Google Research on “Social- and Interactive-Television Applications Based on Real-Time Ambient-Audio Identification”
The Google Research team at last week’s Euro ITV (the interactive television conference) won the best paper award for research just posted to the Google Research blog. Their topic? Personalized experiences synchronous with mass-media consumption. That means a system where your computer listens to the TV in your living room, compresses the sound for comparison to a Google sized audio database and then offers you services online related to whatever you are watching.
This does not appear to be functional yet, but the paper also seems to assure readers that it does not require much new technology either.
Advertising? Wasn’t discussed. The examples the Google scientists provided fell into the following four categories:
- personalized information layers
- ad hoc social peer communities
- real-time popularity ratings
- TV- based bookmarks
Of course advertising can be contextual to any of those, as is shown in the hypothetical screenshot above from the Google paper. There will also be the option of selecting Two Minutes Hate worth of advertising in exchange for access to premium content. Just kidding about that part. The rest of this is real, though.

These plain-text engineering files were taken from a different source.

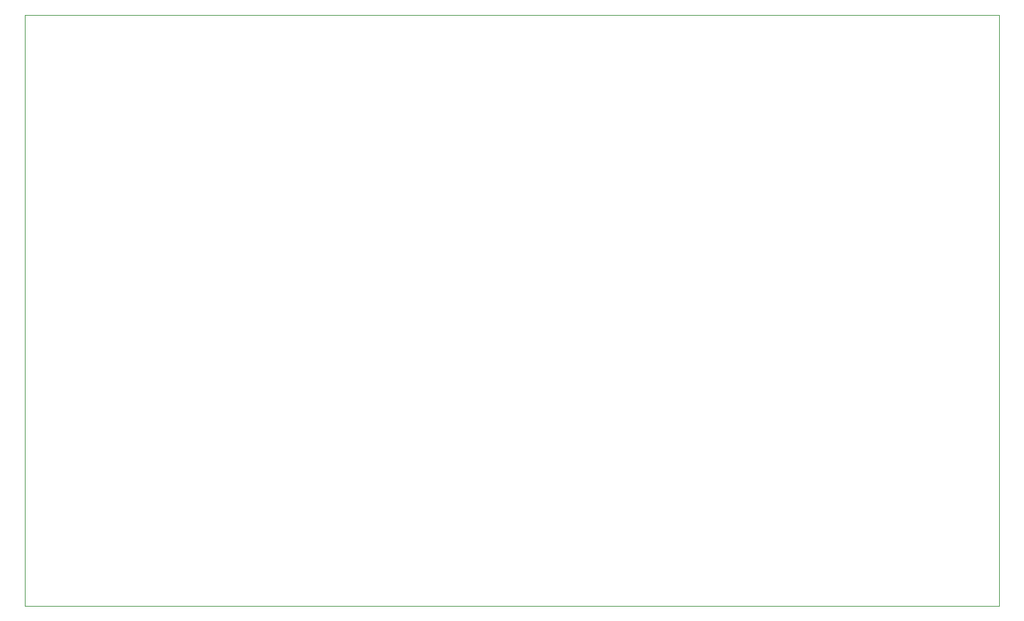
<source format=gm1>
G04 #@! TF.GenerationSoftware,KiCad,Pcbnew,(5.1.7)-1*
G04 #@! TF.CreationDate,2020-11-10T13:01:16-06:00*
G04 #@! TF.ProjectId,MCU breakout board,4d435520-6272-4656-916b-6f757420626f,rev?*
G04 #@! TF.SameCoordinates,Original*
G04 #@! TF.FileFunction,Profile,NP*
%FSLAX46Y46*%
G04 Gerber Fmt 4.6, Leading zero omitted, Abs format (unit mm)*
G04 Created by KiCad (PCBNEW (5.1.7)-1) date 2020-11-10 13:01:16*
%MOMM*%
%LPD*%
G01*
G04 APERTURE LIST*
G04 #@! TA.AperFunction,Profile*
%ADD10C,0.050000*%
G04 #@! TD*
G04 APERTURE END LIST*
D10*
X51917600Y-79832200D02*
X51917600Y-123698000D01*
X177977800Y-79832200D02*
X51917600Y-79832200D01*
X177977800Y-156413200D02*
X177977800Y-79832200D01*
X51917600Y-156413200D02*
X177977800Y-156413200D01*
X51917600Y-123698000D02*
X51917600Y-156413200D01*
M02*

</source>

“If friends of the viewer were watching the same episode of ‘Seinfeld’ at the same time,” the paper says, “the social- application server could automatically create an on- line ad hoc community of these ‘buddies’.”
The paper assures skeptics that the privacy will be technically ensured.
The viewer’s acoustic privacy is maintained by the irreversibility of the mapping from audio to summary statistics. Unlike the speech-enabled
proactive agent by Hong et al. (2001), our approach will not “overhear” conversations. Furthermore, no one receiving (or intercepting) these statistics is able to eavesdrop, on such conversations, since the original audio does not leave the viewer’s computer and the summary statistics are insufficient for reconstruction. Further, the system can easily be
designed to use an explicit ‘mute/un-mute’ button, to give the viewer full control of when acoustic statistics are collected for transmission.input-data rates. This is especially important since we process the raw data on the client’s machine (for privacy reasons), and would like to keep computation requirements at a minimum.
There’s no mention of localized versions for China, for example. Can the US government be trusted not to demand access to this kind of data? No. I can imagine the privacy concerns here are going to be huge. People may go for it though. I am open to the idea, but I don’t think I like it. GMail’s contextual advertising doesn’t scare me though.
This seems like a recipe for nothing but shopping and superficial interaction. I suppose I could debate with people in my “snobby snobs” group about the veracity of a History Channel show. So maybe I’m wrong.
One way or the other, this seems like a pretty viable vision of the future.